Weekend Film Agenda July 18

Still from Last Year at Marienbad courtesy SIFF
- If your favorite movies are those that tell an easy-to-follow story in a direct, linear fashion, you might want to avoid SIFF starting this Friday as Last Year at Marienbad is odd even by the avante garde standards of the Nouvelle Vague movement. Both revered and reviled, the 1961 film was directed by Alain Resnais whose earlier work Hiroshima Mon Amour was one of the first films of the French New Wave. As in Hiroshima Mon Amour, Resnais cuts in and out of flashbacks within a scene to suggest the sudden instantaneous recall of memory; in Last Year at Marienbad it is never entirely clear which memories are real or even memories at all. The entire film, gorgeously shot in lush black and white and featuring stunning visuals of elegant men and women at an ornate baroque-style chateau, takes place in a sort of dream state where there is no true sense of time or direction. A man called only “X” speaks to a woman, “A” about their prior meeting and their plans to run away together, but it is never clear if any of this has actually happened. Another man, “M”, may or may not be the husband of “A”. The three interact in various ways with their conversations and actions repeated in different places and with different points of view. Scenes are shown without a definite order and voiceover narration adds to the story without clarifying it.
Last Year at Marienbad presents its riddles without answers or even clues; the film seems to tell a story but just what that story is is ultimately only answerable by the viewer. You’ll want to take a friend to the fascinating Last Year at Marienbad so you can have many happy hours afterward arguing about just what it was that you saw.
- Northwest Film Forum offers up some uniquely creative cinema of its own with A Slice of Blood and Honey, a collection of short film, video art and documentaries from Macedonia whose emerging artists create works reflecting the environment in their homeland as it grows from its roots in the sluggish past into a fresh, cosmopolitan future.

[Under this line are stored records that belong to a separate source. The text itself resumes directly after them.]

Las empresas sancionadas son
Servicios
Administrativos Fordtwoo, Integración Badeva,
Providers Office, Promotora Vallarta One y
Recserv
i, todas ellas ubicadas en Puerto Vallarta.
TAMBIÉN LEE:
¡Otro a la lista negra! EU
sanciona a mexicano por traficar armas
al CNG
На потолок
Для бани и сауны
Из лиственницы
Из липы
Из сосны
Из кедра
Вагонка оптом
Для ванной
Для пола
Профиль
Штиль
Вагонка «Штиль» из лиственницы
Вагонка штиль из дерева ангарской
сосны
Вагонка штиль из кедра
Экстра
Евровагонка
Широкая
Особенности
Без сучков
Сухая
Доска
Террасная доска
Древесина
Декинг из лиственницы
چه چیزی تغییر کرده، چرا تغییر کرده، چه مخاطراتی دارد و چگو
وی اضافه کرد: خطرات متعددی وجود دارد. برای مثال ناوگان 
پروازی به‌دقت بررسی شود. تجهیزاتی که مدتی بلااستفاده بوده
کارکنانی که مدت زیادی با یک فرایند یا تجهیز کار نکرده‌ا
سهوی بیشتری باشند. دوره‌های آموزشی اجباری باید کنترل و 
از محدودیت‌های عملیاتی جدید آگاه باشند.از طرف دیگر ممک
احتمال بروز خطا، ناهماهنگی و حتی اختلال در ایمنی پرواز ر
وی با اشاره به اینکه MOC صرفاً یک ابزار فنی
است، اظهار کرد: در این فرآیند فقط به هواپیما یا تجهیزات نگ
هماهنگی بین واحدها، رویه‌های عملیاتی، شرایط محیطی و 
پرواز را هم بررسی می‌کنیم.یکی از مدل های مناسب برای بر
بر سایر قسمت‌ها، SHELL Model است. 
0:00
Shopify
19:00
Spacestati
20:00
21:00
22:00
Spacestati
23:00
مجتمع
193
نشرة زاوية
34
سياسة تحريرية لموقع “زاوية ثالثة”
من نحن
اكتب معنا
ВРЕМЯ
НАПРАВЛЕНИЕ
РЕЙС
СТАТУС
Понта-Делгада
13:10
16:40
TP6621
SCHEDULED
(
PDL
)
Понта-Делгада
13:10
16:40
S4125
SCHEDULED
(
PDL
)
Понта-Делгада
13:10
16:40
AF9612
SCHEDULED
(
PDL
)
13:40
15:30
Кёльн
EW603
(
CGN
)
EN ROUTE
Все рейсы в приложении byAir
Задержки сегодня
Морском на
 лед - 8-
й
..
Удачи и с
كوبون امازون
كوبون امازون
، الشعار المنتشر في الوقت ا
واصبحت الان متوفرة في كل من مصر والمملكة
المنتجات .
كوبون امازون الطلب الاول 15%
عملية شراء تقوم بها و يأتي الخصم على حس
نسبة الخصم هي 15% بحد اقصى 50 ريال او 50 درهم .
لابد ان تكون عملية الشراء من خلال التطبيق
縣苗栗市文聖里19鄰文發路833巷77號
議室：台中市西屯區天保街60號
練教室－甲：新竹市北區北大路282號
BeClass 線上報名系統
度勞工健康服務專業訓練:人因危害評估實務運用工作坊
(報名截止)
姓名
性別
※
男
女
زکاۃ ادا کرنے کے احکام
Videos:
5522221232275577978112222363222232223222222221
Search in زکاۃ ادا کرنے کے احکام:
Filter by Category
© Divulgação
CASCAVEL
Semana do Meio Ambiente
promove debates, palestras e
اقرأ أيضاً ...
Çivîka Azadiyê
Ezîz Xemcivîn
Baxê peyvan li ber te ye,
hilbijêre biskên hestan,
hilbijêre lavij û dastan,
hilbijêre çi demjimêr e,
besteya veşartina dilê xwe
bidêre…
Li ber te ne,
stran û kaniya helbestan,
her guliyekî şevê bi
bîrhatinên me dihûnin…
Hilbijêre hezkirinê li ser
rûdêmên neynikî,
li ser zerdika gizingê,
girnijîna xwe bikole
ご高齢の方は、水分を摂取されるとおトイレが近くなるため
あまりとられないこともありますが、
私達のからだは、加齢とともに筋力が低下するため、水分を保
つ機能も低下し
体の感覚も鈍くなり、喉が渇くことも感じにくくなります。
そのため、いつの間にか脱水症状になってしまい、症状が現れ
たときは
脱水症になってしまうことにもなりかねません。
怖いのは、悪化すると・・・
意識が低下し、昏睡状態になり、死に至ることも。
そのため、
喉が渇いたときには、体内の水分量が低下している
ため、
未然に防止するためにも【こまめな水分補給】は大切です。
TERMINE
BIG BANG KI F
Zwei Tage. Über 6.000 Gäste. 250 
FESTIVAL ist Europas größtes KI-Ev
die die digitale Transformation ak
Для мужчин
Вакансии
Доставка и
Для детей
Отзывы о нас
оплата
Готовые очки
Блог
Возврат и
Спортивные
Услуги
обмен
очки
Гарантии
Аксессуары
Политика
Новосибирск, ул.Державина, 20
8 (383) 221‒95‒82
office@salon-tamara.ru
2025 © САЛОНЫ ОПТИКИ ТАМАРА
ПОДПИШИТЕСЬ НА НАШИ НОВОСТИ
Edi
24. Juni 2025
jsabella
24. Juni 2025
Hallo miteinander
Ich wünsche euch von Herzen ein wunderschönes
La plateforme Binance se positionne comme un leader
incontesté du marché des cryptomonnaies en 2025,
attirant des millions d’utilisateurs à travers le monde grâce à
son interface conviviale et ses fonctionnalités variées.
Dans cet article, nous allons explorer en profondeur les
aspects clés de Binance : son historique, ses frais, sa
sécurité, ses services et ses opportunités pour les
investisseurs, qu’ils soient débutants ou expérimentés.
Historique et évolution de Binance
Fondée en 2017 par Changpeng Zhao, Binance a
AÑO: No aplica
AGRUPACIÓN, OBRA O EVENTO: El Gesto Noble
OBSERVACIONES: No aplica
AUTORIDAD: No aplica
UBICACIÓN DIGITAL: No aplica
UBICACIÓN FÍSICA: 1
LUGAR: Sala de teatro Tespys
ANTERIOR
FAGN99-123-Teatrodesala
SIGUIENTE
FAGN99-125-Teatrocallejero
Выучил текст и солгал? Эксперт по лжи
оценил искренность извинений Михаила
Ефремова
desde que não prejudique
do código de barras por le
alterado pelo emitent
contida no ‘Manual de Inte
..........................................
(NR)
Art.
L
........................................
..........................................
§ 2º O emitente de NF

- Also at NWFF: Glass: A Portrait of Philip in 12 Parts traces a year in the life of the iconic composer. Director Scott Hicks had unparalleled access to his subject during the filming documentary, allowing him to show an intimate portrait of Glass as both an artist and a man.
- On Sunday, July 20, head to Cal Anderson Park at 4pm for Sustainable Capitol Hill’s Imagine Capitol Hill festival focused on environmentally-friendly urban living and stick around til dusk for their “Bike In Movie”
- Grand Illusion continues their “Best of the Rest: 5 Years of Late Nights at the Grand Illusion” series with Deathstalker, the sort of cheesy swords-and-sorcery epic that’s best seen with an audience so you can all enjoy the unintentional humor together.
- You’ll also want to head to the Grand Illusion for their screening of a brand new print of the 1968 classic Planet of the Apes. The first time I ever saw Planet of the Apes was in a Saturday afternoon revival back in the early 70s and despite all the sequels and remakes of varying and often dubious quality, I still recall the thrill of watching the entire film from the edge of my seat, enthralled and anxious as I watched the story unfold before me in this stunning film. If you think Planet of the Apes is simply some corny flick, think again–this is a sci-fi classic for very good reason.
- The enduring appeal of the television show Buffy the Vampire Slayer is a bit of a mystery to me; I’ve just never seen what so many people see in it, really. The movie, on the other hand, is great–I ended up seeing it as a compromise film when a friend and I both wanted very much to see other movies that the other refused to see and ended up being very much impressed by its great humor and exciting action. I know, I know, Joss Whedon himself says the TV show is a more faithful rendering of his vision, but this light-hearted satire of the horror film genre is funny and likeable, Kristy Swanson sparkles at the title character, and, really, how can you go wrong with a film featuring Rutger Hauer? Central Cinema through the 20th.
- If you feel like you’ve been getting way too many good nights of sleep lately, stop in at the Egyptian this weekend for their midnight showings of Aliens. Maybe you’re so used to the creepy alien creatures that they don’t scare you any more (oh, how I envy you for that), but the pulse-pounding action as Sigourney Weaver’s Ripley takes on a whole heaping nest of those nasty critters will definitely get your adrenaline pumped.
- The Dark Knight opens at theaters all across the Puget Sound on Friday, July 18.